Around the time of the death of the Septarch Quintillian, the crackpot scientist Waitai Kuro published his theory entitled Interstellar Weight: How the Regular Growth of Trees Proves Celestial Disaster Is Imminent. The book detailed Kuro's observation that all trees which had grown in the past several decades had done so in an almost completely uniform direction. He took this to mean that some other celestial body was approaching the world and, through its gravitational attraction, was causing the trees to grow in a particular direction.

The theory was met with outright skepticism at the time, and Kuro was reprimanded by the Oversight Committee. He continued his work, but was killed in an unfortunate accident only a few years after publishing his initial research. The issue lay dormant for almost half a century until the famous landslide which buried Lunesdale prompted a survey of the surrounding mountains by the ailing Septarchy. The results of that survey were alarming. All the mountains around Lunesdale had, for the past thirty years, been suffering from drastically increased rates of erosion. The striking detail was that the erosion had no visible cause and seemed to all be happening on the leeward face of the mountains.

The Septarch was intrigued by this and, against the recommendations of the Oversight Committe, he ordered an investigation across the entire empire. In the investigation, the research of Kuro was rediscovered and an obvious link was found. The trees were growing in the same direction as the erosion.

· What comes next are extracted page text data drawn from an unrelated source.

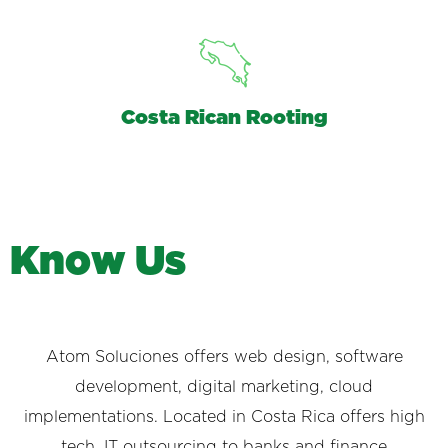
Costa Rican Rooting
K
n
o
w
U
s
Atom Soluciones offers web design, software
development, digital marketing, cloud
implementations. Located in Costa Rica offers high
tech, IT outsourcing to banks and finance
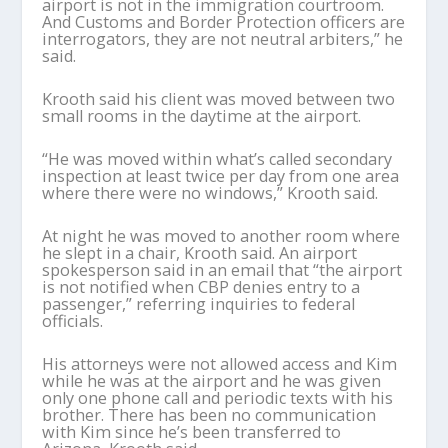
airport is not in the immigration courtroom.
And Customs and Border Protection officers are
interrogators, they are not neutral arbiters,” he
said.
Krooth said his client was moved between two
small rooms in the daytime at the airport.
“He was moved within what’s called secondary
inspection at least twice per day from one area
where there were no windows,” Krooth said.
At night he was moved to another room where
he slept in a chair, Krooth said. An airport
spokesperson said in an email that “the airport
is not notified when CBP denies entry to a
passenger,” referring inquiries to federal
officials.
His attorneys were not allowed access and Kim
while he was at the airport and he was given
only one phone call and periodic texts with his
brother. There has been no communication
with Kim since he’s been transferred to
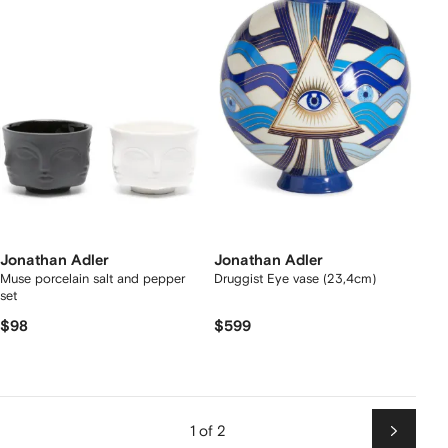
Jonathan Adler
Jonathan Adler
Muse porcelain salt and pepper
Druggist Eye vase (23,4cm)
set
$98
$599
1 of 2
Next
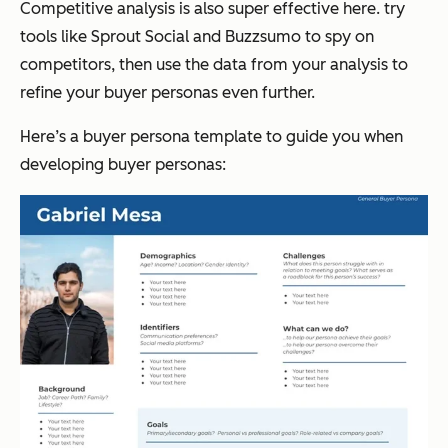
Competitive analysis is also super effective here. try
tools like Sprout Social and Buzzsumo to spy on
competitors, then use the data from your analysis to
refine your buyer personas even further.
Here’s a buyer persona template to guide you when
developing buyer personas:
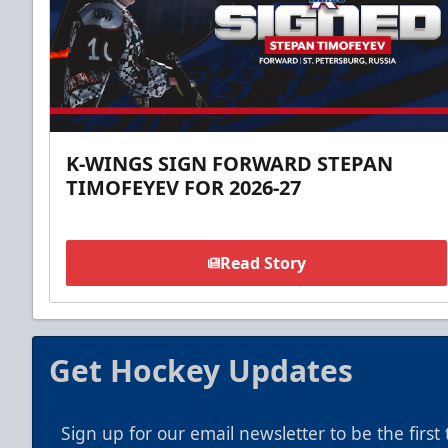
K-WINGS SIGN FORWARD STEPAN
TIMOFEYEV FOR 2026-27
Read Story
Get Hockey Updates
Sign up for our email newsletter to be the firs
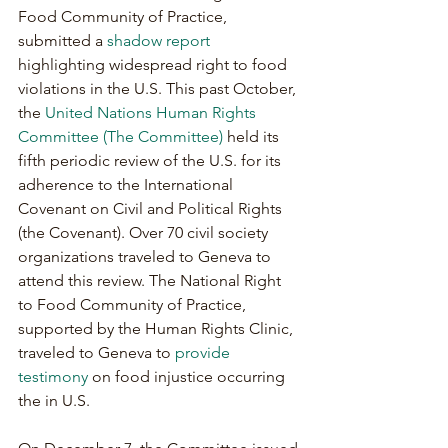
Food Community of Practice, 
submitted a 
shadow report
highlighting widespread right to food 
violations in the U.S. This past October, 
the 
United Nations Human Rights 
Committee (The Committee)
 held its 
fifth periodic review of the U.S. for its 
adherence to the International 
Covenant on Civil and Political Rights 
(the Covenant). Over 70 civil society 
organizations traveled to Geneva to 
attend this review. The National Right 
to Food Community of Practice, 
supported by the Human Rights Clinic, 
traveled to Geneva to 
provide 
testimony
 on food injustice occurring 
the in U.S.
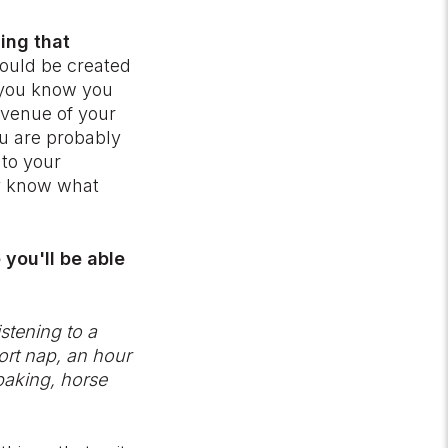
ing that
ould be created
s you know you
 avenue of your
ou are probably
 to your
ly know what
 you'll be able
stening to a
hort nap, an hour
 baking, horse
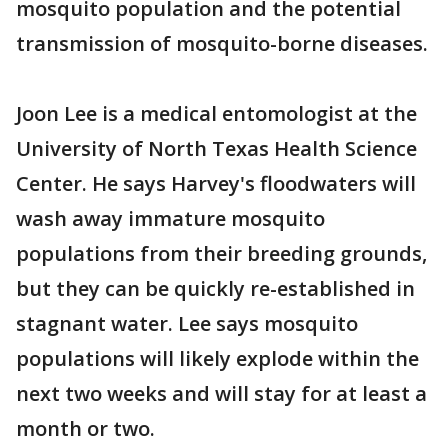
mosquito population and the potential
transmission of mosquito-borne diseases.
Joon Lee is a medical entomologist at the
University of North Texas Health Science
Center. He says Harvey's floodwaters will
wash away immature mosquito
populations from their breeding grounds,
but they can be quickly re-established in
stagnant water. Lee says mosquito
populations will likely explode within the
next two weeks and will stay for at least a
month or two.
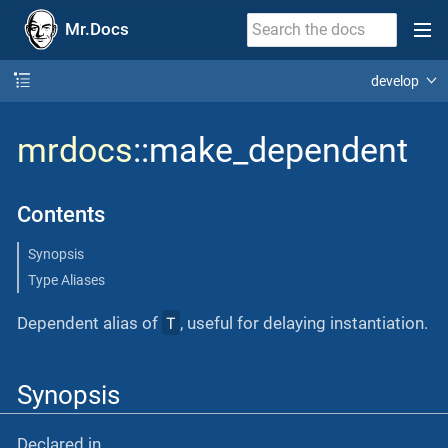
Mr.Docs
develop
mrdocs
::make_dependent
Contents
Synopsis
Type Aliases
T
Dependent alias of
, useful for delaying instantiation.
Synopsis
Declared in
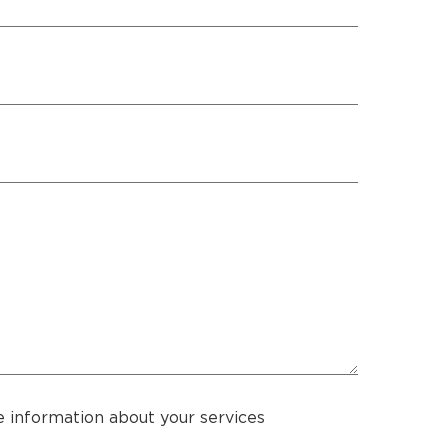
 information about your services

Moreover, numerous other studies about population movement, river flow, arwhal migration patterns, etc were shown to be following a similar pattern. The report, published on the eve of the Festival of All Stars compared the effect to 'a giant, invisible wind constantly sweeping over the land, bending trees, decaying mountains and pushing people, animals and rivers along its path.' When the effect of the Invisible Winds was charted, it became immediately obvious that its point of origin was in the Helicon Valley. It was there, shortly after the festival, that the first region of Dead Air was discovered.

Given the source of the Invisible Winds, the next step was to go to the point where the winds should converge, on the other side of the world. The first expedition sent there never returned. The second, with a full military escort, was ordered to approach with caution. When the reached the point where the Invisible Winds converged, the found what was later dubbed the Pillar of Ascension, famed both for its religious significance to the Aetherists as well as its role in the Sandalphon Affair.

The second expedition returned and made a report which was immediately denounced by the Oversight Committee. The thoroughness of the report combined with the increasingly obvious affects of the Invisible Winds led to the rebuke of the committee by the Septarch, and many argue, started the organization’s eventual fall from power. This report coined the term Dipoles to describe the Aberration and its mirror, the Pillar of Ascension, as well as the flow of invisible wind between them.